Said task is blocked by MDEV-23633 given the optimization or performance difference is observed once we correct the ARM to use optimal ut_delay logic.

Attached performance graphs are with ut_delay (ARM optimization) to use compiler barrier (vs CAS) + delay in acquiring latches.

• MDEV-23633 was folded to trunk (10.4) last week
• Using that as a base we started evaluating the said idea and finally found that the said idea has the potential to improve performance further.
• Detailed report of the same has been attached along with benchmarking number in form of pdf in the files section.

Back in May, I tried a similar idea to reduce contention on the latches that protect buf_pool.page_hash. In the end, in MDEV-22871 I implemented a simpler type of rw-lock for that use case. The contention point that we saw in benchmarks was related to ‘fake conflicts’ between shared latch acquisitions, which are invoking the following code:

UNIV_INLINE

bool

rw_lock_lock_word_decr(

/*===================*/

	rw_lock_t*	lock,		/*!< in/out: rw-lock */

	int32_t		amount,		/*!< in: amount to decrement */

	int32_t		threshold)	/*!< in: threshold of judgement */

{

	int32_t lock_copy = lock->lock_word;

	while (lock_copy > threshold) {

		if (lock->lock_word.compare_exchange_strong(

			lock_copy,

			lock_copy - amount,

			std::memory_order_acquire,

			std::memory_order_relaxed)) {

			return(true);

		}

	}

	return(false);

}

Before implementing MDEV-22871, I tried adding ut_delay() to the while loop, and it seemed to help a little in some but not all benchmarks. I find the idea of delaying in the middle of the non-conflicting S-latch acquisition somewhat counter-intuitive. The compare-and-swap in the above code has two possible outcomes: either a real conflict was detected, and we should abort, or a ‘fake conflict’ was detected and we should retry. If we delay too long, we could get into a continuous stream of ‘fake conflicts’.

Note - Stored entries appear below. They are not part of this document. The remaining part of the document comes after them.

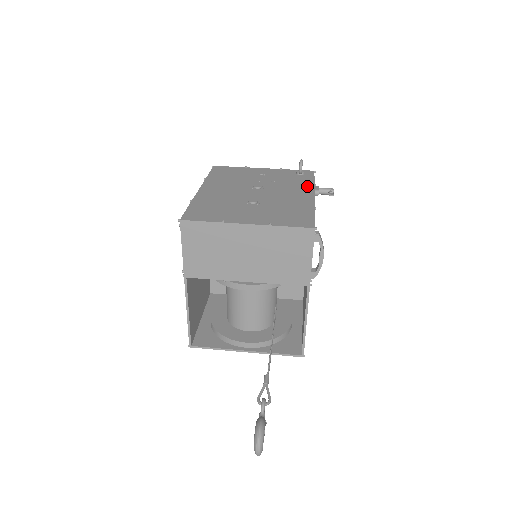
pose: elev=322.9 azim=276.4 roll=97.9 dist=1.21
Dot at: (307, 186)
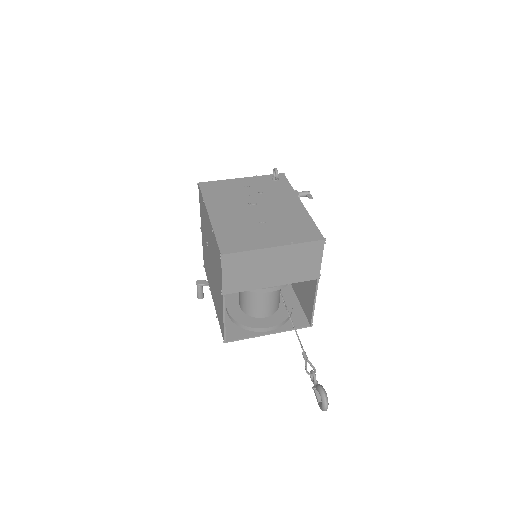
Dot at: (290, 193)
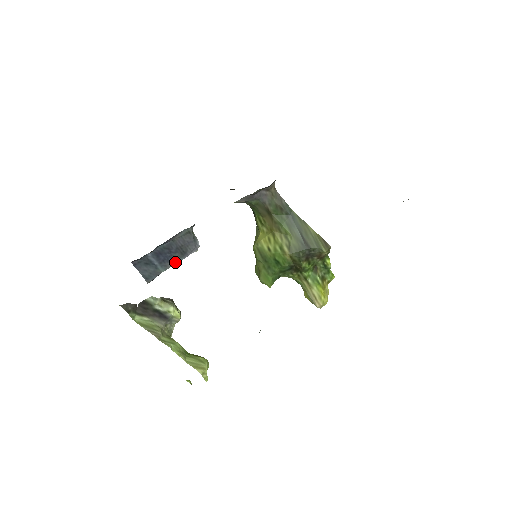
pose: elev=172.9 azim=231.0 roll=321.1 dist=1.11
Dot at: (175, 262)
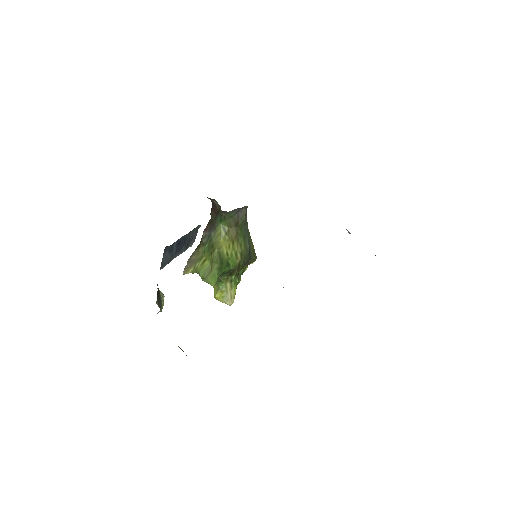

Side note: in rw_lock_lock_word_decr() we could avoid the initial read of lock->lock_word by starting with the constant value

	int32_t lock_copy = X_LOCK_DECR;

and let the while loop take care of correcting our ‘guess’.

I would rather fix the S-latch acquisition to be a simple std::atomic::fetch_add(), with no possibility of ‘soft’ conflicts at all. This would require adjusting all of the rw_lock_t code so that the X-latch and SX-latch holders would tolerate concurrent ‘probes’ made by readers, similar to how the MDEV-22871 rw_lock::read_trylock() and rw_lock::read_lock_yield() work.

I think that we should first try replacing the two os_event_t in rw_lock_t with a mutex and two condition variables, and see if that would help. Yes, that code is outside the spinloop, but it could affect some memory bus traffic. Also, perhaps we should try to ensure that some of the fields are either in the same or in a different cache line.

krunalbauskar, in MDEV-24167 and MDEV-24142 in 10.6, the old rw_lock_t was replaced with srw_lock and ssux_lock. Have you run benchmarks on that code?

My idea to make S-latch acquisition a simple fetch_add() had to be abandoned, because it caused writer starvation (MDEV-24271). The compare-and-swap loop does look ugly, but I was not able to come up with anything better.

@marko

Not yet. First thing to try is plain 10.6 benchmark and then explore based on the finding.
Said patch may still continue to help old releases like 10.4 if we plan to consider optimizing them.

I think that it should be fine to add an ARM-specific optimization to older releases with an ARM-specific #ifdef.
After the lesson of MDEV-23475 (and MDEV-24272), I would be wary to change anything on AMD64 in GA releases (10.5 or older). It could only be done after some extensive benchmarking, with different CPU microarchitectures. We know that the latency of the PAUSE instruction (which is a critical part of MY_RELAX_CPU or ut_delay on IA-32 and AMD64) has been drastically changed by Intel in Skylake, and possibly after that as well.

Somewhat related to this (and possibly improving the 10.6 implementation), https://rigtorp.se/spinlock/ discusses spinlocks (mutexes) claims that spinning on a read-modify-write instruction is less efficient than spinning on a read instruction. It is not immediately obvious to me how that could be applied to rw-locks, but maybe you could experiment with that, krunalbauskar?

@Marko,

I went over the article. It suggests checking for the variable before attempting to write it. Fortunately, our server and most new generation system uses compare_exchange_strong there-by stimulating the same behavior but more efficiently at the processor level.

just to add a note for a wider audience ... compare_exchange can be looked upon as 2 ops:
compare (if the desired value is present) then try to exchange ... RARE event while the lock is being acquired
compare (if the desired value is absent) return immediately .. common scenario leading to the loop.